Tuesday, April 7, 2020

Teenager needing help

18 (F) 5’3 SW: 160ish CW: 151 GW:120-130

throwaway account for personal reasons

This is my first time posting on reddit but I’ve used it a long time and I am a sub on this thread!

I struggle with binge eating and I have my whole life. As a young woman this has greatly destroyed my confidence and self worth. I decided to actually change and not fall through like I usually do. I’ve done a great job and I’m proud of myself! In three weeks, I’ve lost 10ish pounds, worked out and eaten less than 1000 calories every day. I haven’t had the urge to binge in a LONG time and I’ve resisted going back to my old habits in situations where I was presented with lots of food. I’m doing well and quarentine / college is encouraging me to change my habits. People have said they’ve seen change and I kind of have too but I still haaaattteeeeee the way I look :(

My friend enables my ED. She also binges and when we get together we would always go out to eat. Since I have started my journey she has gotten worse and has eaten way more. I’ve tried to help her the best I can but I see herself worsening the binging despite her call out for help. Whenever we’re together and I don’t eat I feel kind of guilty? Like we bonded over binging? But now that I’ve started losing weight just the thought of a binge disgusts me. She’s gaining weight too and I feel bad. I want to help but I don’t know how. I’ve tried telling her what I do to change bc she is proud of me and try giving her tips but every night she Snapchats me while she’s eating large portions of unhealthy food. She’s also told me about how bad her binging has gotten and idk what to do :( she weighs more than me but used to be smaller.

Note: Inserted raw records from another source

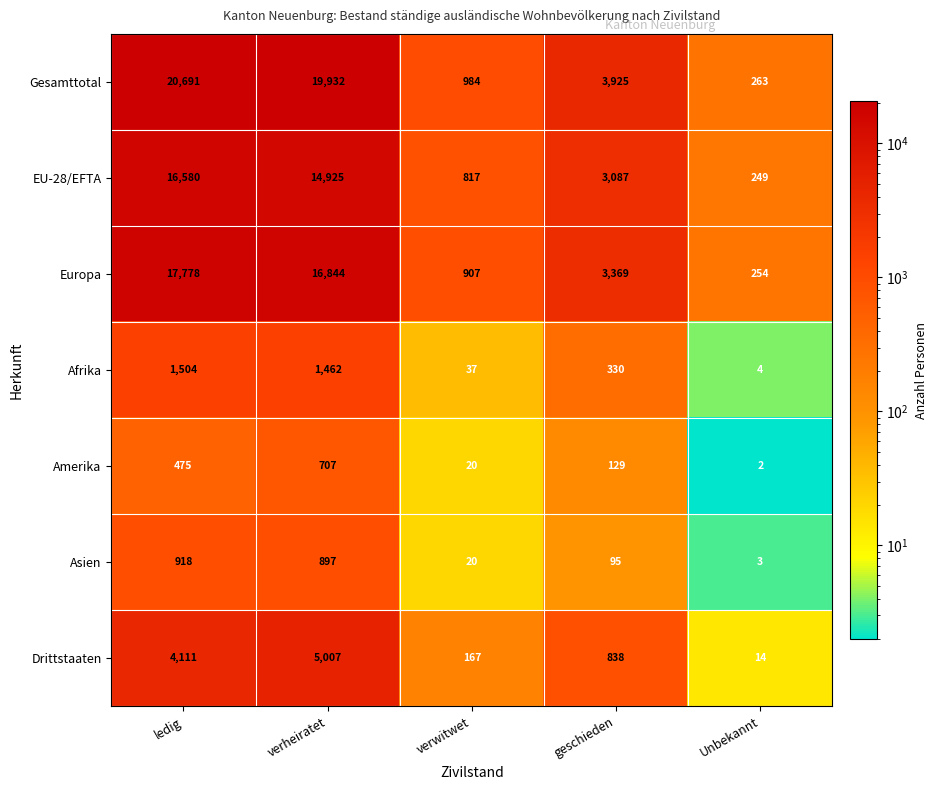

How many distinct data groups are displayed?

7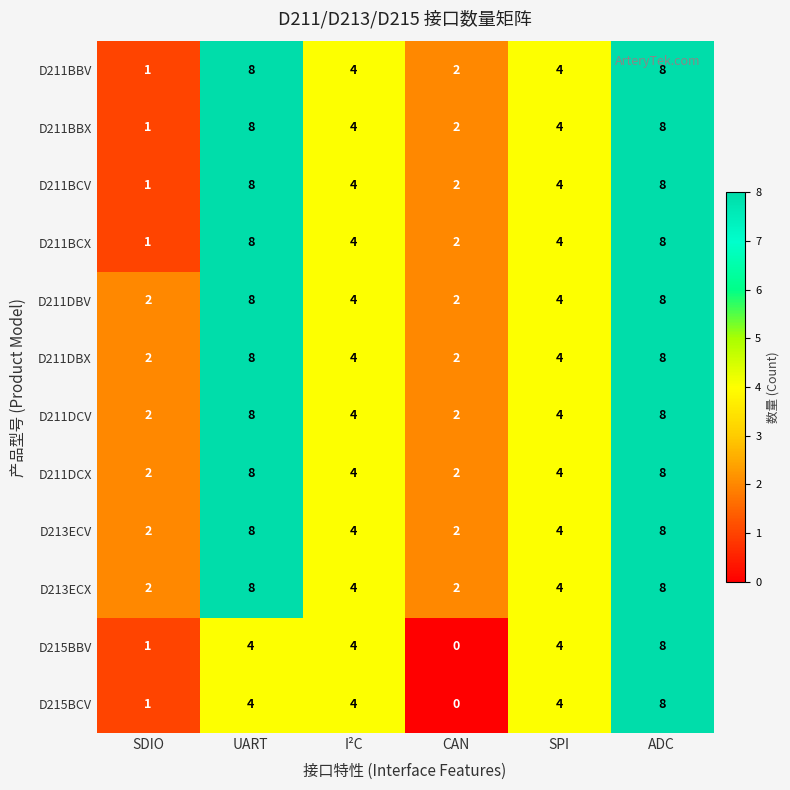

Is it true that D213ECX equals 2 at CAN?

True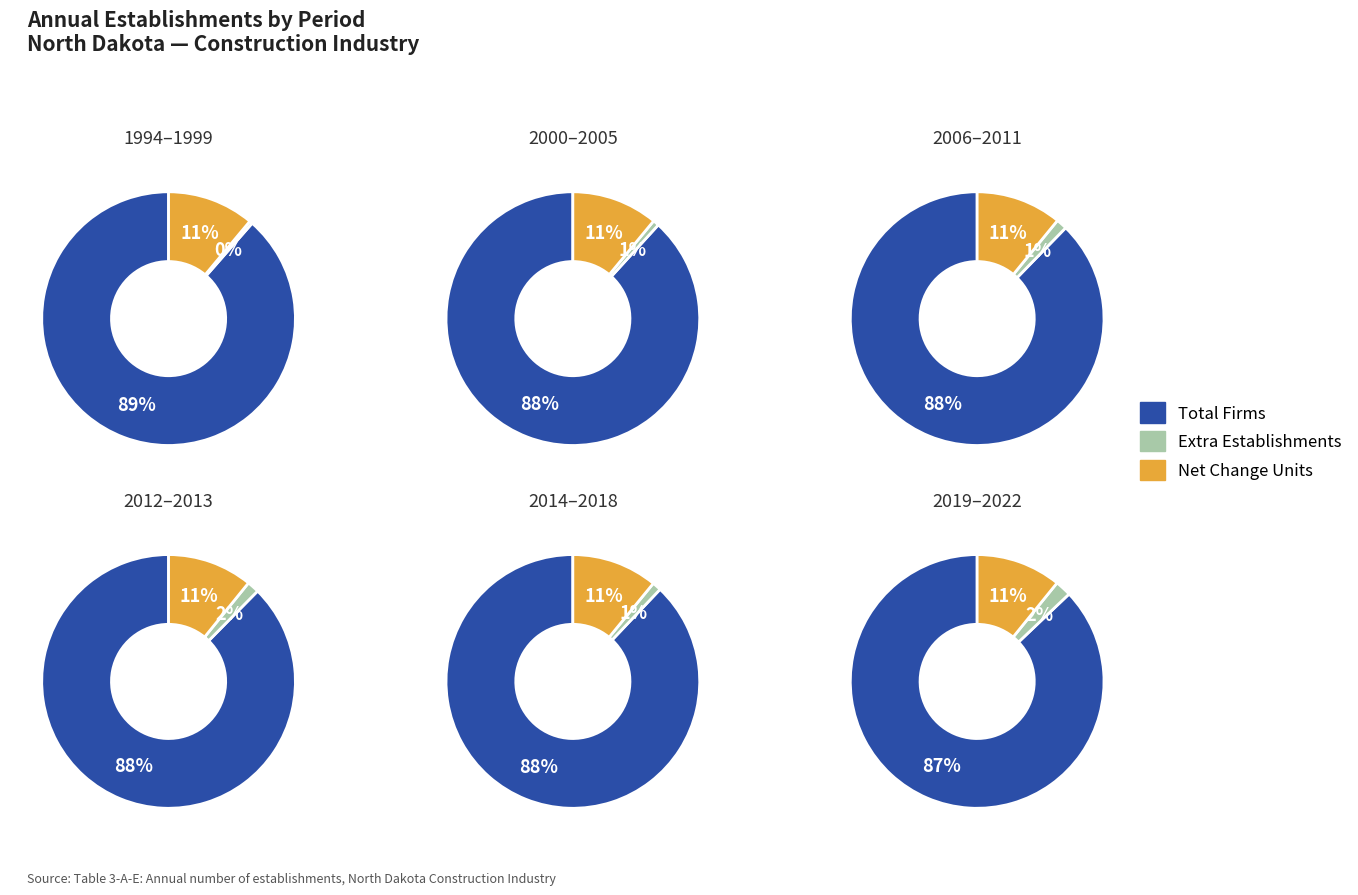

How many segments does this pie chart have?

3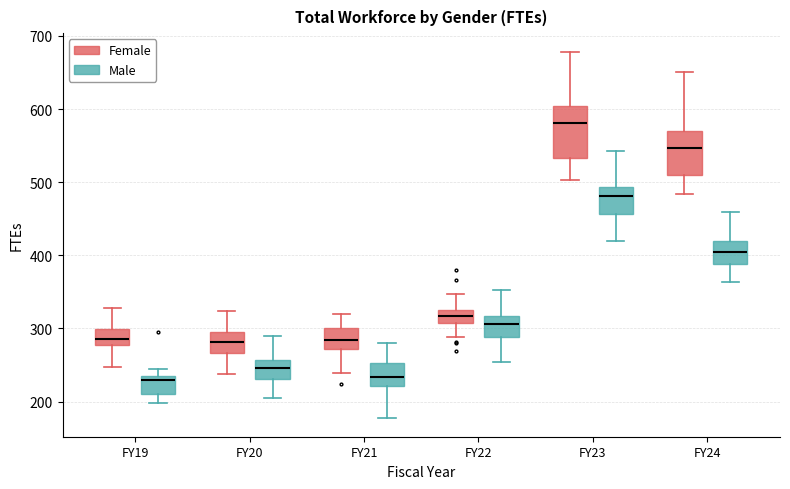

Where does the lower whisker of the box for FY22 (Male) end on the y-axis? The values are not printed on the chart, so give them approximately, as read against the axis.

250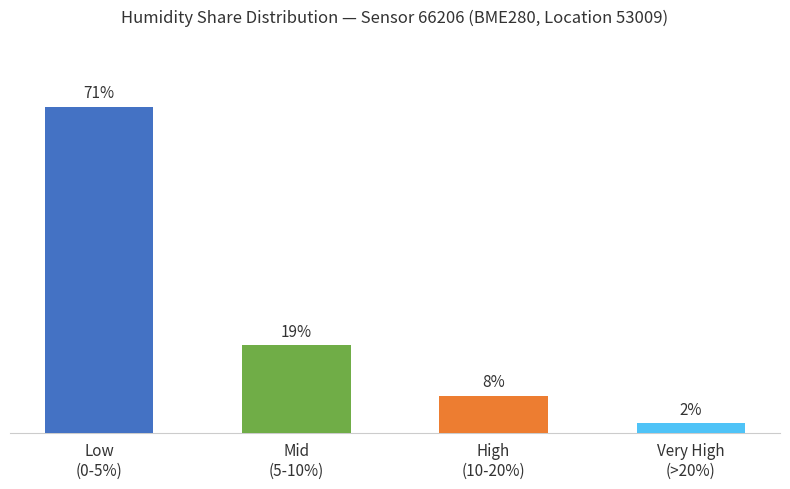

Are the bars horizontal?

No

I’m also struggling with staying motivated. Although I never am encouraged to binge anymore (at least in the past weeks) I am never motivated to work out. I workout 7 days a week usually doing 2-fifteen minute HIIT chloe ting videos and hopefully 30 mins of cardio once a week. I know if I don’t go all in with working out I will not see change and if I don’t see change I will go back to my ways. How often should I excercise? When will I see change? I know these sound like stupid questions but everything I have learned about a diet have been off of this sub. Also, one side of my body is seeming to lose weight (not much) faster than another and it’s weird.

Finally, what are some low calorie snacks I can eat? I usually don’t snack a lot but I see myself falling into a habit where I eat like 700 calories a day and I feel like I need to allow myself to healthy snack and get my calories up to 1100 to stay strong. Also does my weight loss seem healthy??

Thank you! I wish you all luck and I’ve been very inspired by this thread.